CriticaLink | Lacan: The Mirror Stage | Terms


A basic distinction in philosophy is the difference between subject and object. We recognize this distinction in our terms "objective" (dealing strictly with the knowledge derived from our observation) and "subjective" (reacting in a manner based on emotions and attitudes of an individual). In psychoanalytic theory, the term "subject" refers to the sum of the physiological and psychological operations that sustain a human individual as a "person". The human subject has both mental and bodily dimensions.

Psychoanalysis is critical of the Cartesian vision of the subject as a centered, autonomous "I" whose self-awareness can be taken as a foundation for philosophical inquiry. For psychoanalytic theorists like Freud and Lacan, the subject's autonomy and self-awareness is constantly undermined by impulses from the id and steered by the pressures of the superego. In this sense, "individual" is an inaccurate synonmym for "subject" because the Freudian model of the subject is divided into at least three conflicting parts.

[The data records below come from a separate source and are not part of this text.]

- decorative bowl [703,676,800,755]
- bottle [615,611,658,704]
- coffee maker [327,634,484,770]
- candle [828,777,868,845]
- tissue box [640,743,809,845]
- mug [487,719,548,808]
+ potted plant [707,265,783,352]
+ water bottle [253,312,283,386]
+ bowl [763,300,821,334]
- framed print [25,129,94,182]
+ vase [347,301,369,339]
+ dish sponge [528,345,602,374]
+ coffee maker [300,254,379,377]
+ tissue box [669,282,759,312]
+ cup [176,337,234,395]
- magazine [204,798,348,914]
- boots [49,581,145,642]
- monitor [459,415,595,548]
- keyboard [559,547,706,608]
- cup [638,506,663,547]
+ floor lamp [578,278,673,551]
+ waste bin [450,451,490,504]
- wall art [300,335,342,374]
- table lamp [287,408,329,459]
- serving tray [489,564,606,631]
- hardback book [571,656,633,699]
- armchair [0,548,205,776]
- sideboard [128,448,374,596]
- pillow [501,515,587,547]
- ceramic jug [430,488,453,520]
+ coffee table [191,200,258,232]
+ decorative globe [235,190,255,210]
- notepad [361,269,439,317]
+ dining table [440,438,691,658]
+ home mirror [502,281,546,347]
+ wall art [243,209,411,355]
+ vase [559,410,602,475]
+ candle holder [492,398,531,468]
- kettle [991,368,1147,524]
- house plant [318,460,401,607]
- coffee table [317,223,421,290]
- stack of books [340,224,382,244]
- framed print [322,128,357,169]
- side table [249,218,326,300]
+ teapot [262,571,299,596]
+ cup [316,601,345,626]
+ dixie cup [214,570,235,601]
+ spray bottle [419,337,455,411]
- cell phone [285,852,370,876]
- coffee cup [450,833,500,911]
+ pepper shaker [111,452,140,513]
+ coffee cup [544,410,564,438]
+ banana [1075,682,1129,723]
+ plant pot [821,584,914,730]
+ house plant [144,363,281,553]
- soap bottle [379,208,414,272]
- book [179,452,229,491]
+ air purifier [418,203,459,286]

A good way to understand the differences between theoretical approaches is to examine what they emphasize in (and leave out of) their accounts of the human subject. Feminism, for example, may pay particular attention to the body as a site of cultural impositions based on gender norms; Marxism may focus on the subject as a source of productive (and exploitable) labor and as itself the product of ideological conditoning.